When Does Flu Season Start?

When you hear the term “flu season,” it’s generally in regards to the time of year when the seasonal influenza virus, which can cause mild to severe illness, is most widespread.

Generally, flu season begins slowly in the fall and picks up through the end of winter. But the Centers for Disease Control and Prevention (CDC) notes that “peak” flu activity (when the most cases of the flu are reported) has happened at least once in every month from October through March since 1982. But statistics also show that February is the most common month for peak flu activity.
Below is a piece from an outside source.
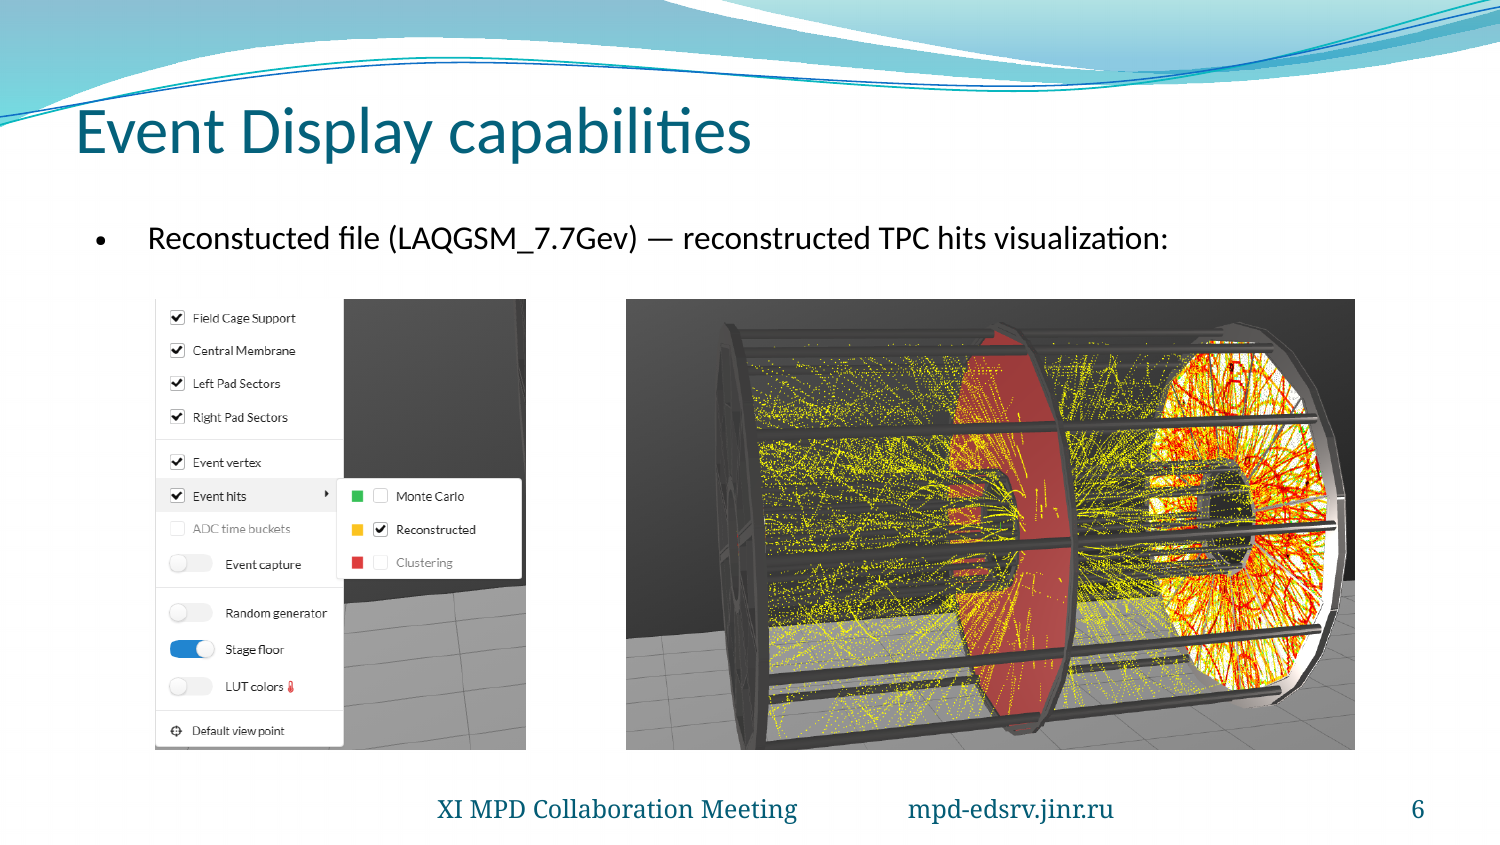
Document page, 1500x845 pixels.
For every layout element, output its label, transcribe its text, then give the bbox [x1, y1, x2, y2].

Because the seasonal flu is an unpredictable virus, the CDC and other agencies can only make educated assumptions about when the seasonal flu will hit hardest in any given year. Also, outbreaks can occur more than once in a single flu season.

When Should I Get the Flu Shot?

For the 2018-2019 flu season, the CDC recommends that health care providers offer vaccination by the end of October. Ideally, vaccination should occur before peak flu activity is recorded because it takes up to two weeks for vaccine antibodies to develop in your body, so October might be the best time to get vaccinated.

If you’re unable to get the flu shot before the end of October, it is still recommended that you get vaccinated as long as flu symptoms remain in your community and you’re medically able to do so. Talk to your doctor if you have any questions about the need for or timing of the seasonal flu vaccine.

Who Should Get the Flu Vaccine?

According to the CDC, everyone over the age of six months should get vaccinated every flu season. The more people who get vaccinated, the less likely it is that you or those around you get sick. Widespread vaccination is especially important for those who have weakened immune systems or for those who are unable to get vaccinated themselves.

Of course, there are certain medical conditions that may prevent you or someone you know from getting vaccinated. Talk to your doctor if you have any concerns about getting the flu shot or its potential impact on any existing health conditions.